На стуле возле кровати оказались все мои вещи, чистые и сухие. Мое черное шелковое платье висело на стене. На нем уже не было пятен, оно было тщательно выглажено и имело вполне приличный вид. Даже мои башмаки были вычищены и чулки приведены в порядок. Я увидела также все нужное для умывания и гребень и щетку, чтобы причесаться. После утомительных усилий, отдыхая каждые пять минут, я, наконец, оделась. Платье висело на мне, так как я очень похудела, но я прикрыла его шалью и в прежнем опрятном и приличном виде (не осталось ни пятна, ни следа беспорядка, который я так ненавидела и который, как мне казалось, унижал меня), держась за перила, спустилась по каменной лестнице в узкий коридор и, наконец, добралась до кухни.

Она была полна ароматом свежеиспеченного хлеба и теплом живительного огня. Ханна пекла хлебы. Как известно, предрассудки труднее всего искоренить из сердца, почва которого никогда не была вспахана и оплодотворена образованием; они произрастают упорно, стойко, как плевелы среди камней. При первом знакомстве Ханна отнеслась ко мне недоброжелательно; затем она понемногу смягчилась; а теперь, увидав, что я вхожу опрятно и хорошо одетая, она даже улыбнулась.

— Как? Вы уже встали? — заметила она. — Так вам, значит, лучше? Если хотите, садитесь в мое кресло возле очага.

Ханна указала на качалку; я села в нее. Она продолжала хлопотать, то и дело поглядывая на меня уголком глаза. Вынув хлебы из печи и повернувшись ко мне, она вдруг спросила меня в упор:

— А вам приходилось просить милостыню до того как вы пришли к нам?

На миг во мне вспыхнуло негодование; но, вспомнив, что мне не за что обижаться и что я в самом деле явилась сюда как нищая, я ответила спокойно и твердо:

— Вы ошибаетесь, принимая меня за попрошайку. Я не нищая; не больше, чем вы и ваши молодые хозяйки.

Помолчав, она сказала:

— Этого я никак в толк не возьму, — ведь у вас нет ни дома, ни денег?

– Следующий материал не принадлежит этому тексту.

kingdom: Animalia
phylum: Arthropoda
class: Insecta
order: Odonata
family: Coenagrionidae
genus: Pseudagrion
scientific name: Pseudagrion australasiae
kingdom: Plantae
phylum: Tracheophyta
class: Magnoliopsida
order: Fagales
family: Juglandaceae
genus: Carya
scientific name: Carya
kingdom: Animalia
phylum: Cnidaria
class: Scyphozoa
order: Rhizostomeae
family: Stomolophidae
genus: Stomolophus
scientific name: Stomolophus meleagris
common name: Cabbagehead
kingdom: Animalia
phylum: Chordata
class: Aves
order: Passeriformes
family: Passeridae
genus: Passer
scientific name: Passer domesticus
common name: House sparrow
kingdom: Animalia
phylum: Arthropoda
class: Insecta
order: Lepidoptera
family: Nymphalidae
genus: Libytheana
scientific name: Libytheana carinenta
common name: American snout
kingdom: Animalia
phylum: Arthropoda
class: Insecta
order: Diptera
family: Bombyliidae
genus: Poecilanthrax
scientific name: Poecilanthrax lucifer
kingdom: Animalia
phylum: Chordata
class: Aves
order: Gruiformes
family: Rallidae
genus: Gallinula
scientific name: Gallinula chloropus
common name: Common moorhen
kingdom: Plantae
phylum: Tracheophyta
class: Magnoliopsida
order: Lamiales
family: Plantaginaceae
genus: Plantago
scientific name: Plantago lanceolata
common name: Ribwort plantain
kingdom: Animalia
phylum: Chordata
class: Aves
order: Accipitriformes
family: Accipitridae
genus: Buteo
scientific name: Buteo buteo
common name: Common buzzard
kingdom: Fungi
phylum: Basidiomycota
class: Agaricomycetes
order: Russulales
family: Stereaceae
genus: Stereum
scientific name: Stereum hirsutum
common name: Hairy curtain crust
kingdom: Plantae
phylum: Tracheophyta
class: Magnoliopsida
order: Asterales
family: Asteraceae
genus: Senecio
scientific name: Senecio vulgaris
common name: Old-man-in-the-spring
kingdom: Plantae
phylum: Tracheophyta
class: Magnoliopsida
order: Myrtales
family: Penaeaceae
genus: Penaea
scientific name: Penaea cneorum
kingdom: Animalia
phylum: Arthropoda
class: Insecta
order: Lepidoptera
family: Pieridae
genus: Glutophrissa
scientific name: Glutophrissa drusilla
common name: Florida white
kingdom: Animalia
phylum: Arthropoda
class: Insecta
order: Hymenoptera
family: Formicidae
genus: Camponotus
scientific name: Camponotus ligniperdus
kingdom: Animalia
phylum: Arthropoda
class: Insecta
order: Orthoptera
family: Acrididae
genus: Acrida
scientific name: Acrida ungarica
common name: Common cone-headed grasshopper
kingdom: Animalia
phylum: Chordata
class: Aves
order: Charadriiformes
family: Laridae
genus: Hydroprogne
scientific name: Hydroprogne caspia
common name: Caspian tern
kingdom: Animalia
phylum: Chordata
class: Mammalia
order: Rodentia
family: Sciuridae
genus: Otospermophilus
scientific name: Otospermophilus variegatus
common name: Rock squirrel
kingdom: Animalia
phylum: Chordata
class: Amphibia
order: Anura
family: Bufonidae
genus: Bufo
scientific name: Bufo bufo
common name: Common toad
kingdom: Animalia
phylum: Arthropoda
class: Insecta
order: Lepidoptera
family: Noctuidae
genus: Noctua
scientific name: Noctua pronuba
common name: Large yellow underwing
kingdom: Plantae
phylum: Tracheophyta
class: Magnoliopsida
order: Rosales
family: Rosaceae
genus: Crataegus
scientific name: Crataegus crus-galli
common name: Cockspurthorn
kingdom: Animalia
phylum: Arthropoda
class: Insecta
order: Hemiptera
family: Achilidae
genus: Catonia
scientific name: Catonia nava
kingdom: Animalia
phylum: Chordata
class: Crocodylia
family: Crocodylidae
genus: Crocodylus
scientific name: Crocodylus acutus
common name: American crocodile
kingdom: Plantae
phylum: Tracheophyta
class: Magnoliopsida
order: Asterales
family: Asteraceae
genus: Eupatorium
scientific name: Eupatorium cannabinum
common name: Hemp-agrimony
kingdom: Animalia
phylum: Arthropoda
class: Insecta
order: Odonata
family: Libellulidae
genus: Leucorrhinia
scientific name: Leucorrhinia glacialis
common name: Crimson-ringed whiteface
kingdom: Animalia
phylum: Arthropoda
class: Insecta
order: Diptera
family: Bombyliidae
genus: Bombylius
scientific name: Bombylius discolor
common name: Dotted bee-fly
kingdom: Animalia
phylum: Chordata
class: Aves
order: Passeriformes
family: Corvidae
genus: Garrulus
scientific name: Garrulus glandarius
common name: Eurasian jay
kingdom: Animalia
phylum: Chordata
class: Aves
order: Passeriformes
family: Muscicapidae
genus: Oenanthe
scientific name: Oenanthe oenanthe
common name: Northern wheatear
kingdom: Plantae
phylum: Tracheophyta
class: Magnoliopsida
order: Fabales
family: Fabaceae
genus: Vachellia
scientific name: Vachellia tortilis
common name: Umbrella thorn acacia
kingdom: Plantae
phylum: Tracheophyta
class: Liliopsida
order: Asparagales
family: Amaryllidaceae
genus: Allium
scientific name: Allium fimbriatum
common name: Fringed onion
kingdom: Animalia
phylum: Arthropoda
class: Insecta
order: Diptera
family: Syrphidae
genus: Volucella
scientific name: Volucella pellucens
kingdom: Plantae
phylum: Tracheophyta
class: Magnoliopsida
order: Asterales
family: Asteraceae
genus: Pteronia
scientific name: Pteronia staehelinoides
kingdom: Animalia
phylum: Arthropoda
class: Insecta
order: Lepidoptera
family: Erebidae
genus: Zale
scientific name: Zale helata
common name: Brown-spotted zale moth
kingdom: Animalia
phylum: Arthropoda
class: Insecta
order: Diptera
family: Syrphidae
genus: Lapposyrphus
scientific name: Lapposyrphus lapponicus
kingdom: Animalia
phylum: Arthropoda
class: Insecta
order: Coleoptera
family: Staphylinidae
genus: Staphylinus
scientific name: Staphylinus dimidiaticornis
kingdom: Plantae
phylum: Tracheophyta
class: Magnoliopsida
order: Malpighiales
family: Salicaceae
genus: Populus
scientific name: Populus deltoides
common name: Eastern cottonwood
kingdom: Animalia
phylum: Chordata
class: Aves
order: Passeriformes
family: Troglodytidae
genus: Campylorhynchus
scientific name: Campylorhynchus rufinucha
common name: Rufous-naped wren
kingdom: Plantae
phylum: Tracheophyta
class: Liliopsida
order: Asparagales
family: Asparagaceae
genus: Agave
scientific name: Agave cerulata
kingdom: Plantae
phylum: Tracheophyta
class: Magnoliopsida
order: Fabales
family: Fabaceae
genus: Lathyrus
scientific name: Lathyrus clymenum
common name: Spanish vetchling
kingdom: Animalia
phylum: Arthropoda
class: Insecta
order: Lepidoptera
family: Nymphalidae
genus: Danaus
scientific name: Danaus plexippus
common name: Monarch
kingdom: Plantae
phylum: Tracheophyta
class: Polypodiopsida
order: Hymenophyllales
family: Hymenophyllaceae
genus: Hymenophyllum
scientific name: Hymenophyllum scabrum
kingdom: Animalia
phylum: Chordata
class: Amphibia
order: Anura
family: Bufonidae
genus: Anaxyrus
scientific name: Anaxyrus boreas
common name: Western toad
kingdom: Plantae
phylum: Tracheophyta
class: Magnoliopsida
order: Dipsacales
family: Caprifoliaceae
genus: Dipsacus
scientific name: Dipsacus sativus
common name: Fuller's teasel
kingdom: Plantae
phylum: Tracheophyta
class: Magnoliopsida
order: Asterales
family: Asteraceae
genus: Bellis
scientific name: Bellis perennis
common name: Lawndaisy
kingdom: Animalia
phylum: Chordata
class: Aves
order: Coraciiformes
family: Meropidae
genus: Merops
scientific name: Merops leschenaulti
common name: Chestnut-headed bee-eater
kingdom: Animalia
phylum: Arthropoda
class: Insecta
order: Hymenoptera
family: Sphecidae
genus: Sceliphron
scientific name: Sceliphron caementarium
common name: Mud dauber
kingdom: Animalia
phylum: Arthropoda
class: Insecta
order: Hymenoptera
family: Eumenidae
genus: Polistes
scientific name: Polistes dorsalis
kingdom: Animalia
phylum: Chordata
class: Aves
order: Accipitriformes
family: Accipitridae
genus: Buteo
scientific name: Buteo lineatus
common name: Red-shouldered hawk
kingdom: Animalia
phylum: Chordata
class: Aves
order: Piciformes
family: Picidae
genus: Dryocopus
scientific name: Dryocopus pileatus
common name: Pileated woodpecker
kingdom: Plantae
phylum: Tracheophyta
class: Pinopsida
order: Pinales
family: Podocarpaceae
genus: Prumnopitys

— Отсутствие дома или денег еще не означает нищенства в вашем смысле слова.

— Вы из ученых? — спросила она вслед за этим.

— Да.

— Но вы никогда не были в пансионе?

— Я была в пансионе восемь лет.

Она широко раскрыла глаза.

— Так почему же вы не можете заработать себе на хлеб?

— Я зарабатывала и, надеюсь, опять буду зарабатывать. Что вы собираетесь делать с этим крыжовником? — спросила я, когда она принесла корзину с ягодами.

— Положу в пироги.

— Дайте мне, я почищу.

— Нет, я не позволю вам ничего делать.

— Но я должна же что-нибудь делать; дайте.

Ханна согласилась и даже принесла чистое полотенце, чтобы прикрыть мое платье.

— Не то испачкаетесь, — пояснила она. — Вы не привыкли к грязной работе, я вижу это по вашим рукам. Может быть, вы были портнихой?

— Нет, вы ошибаетесь. Да и не все ли равно, чем я была, пусть вас это не беспокоит. Скажите лучше, как называется эта усадьба?

— Одни называют ее Марш-энд, другие — Мурхауз.

— А джентльмена, который здесь живет, зовут мистер Сент-Джон?

— Нет, он не живет здесь; он только гостит у нас. А живет он в своем приходе в Мортоне.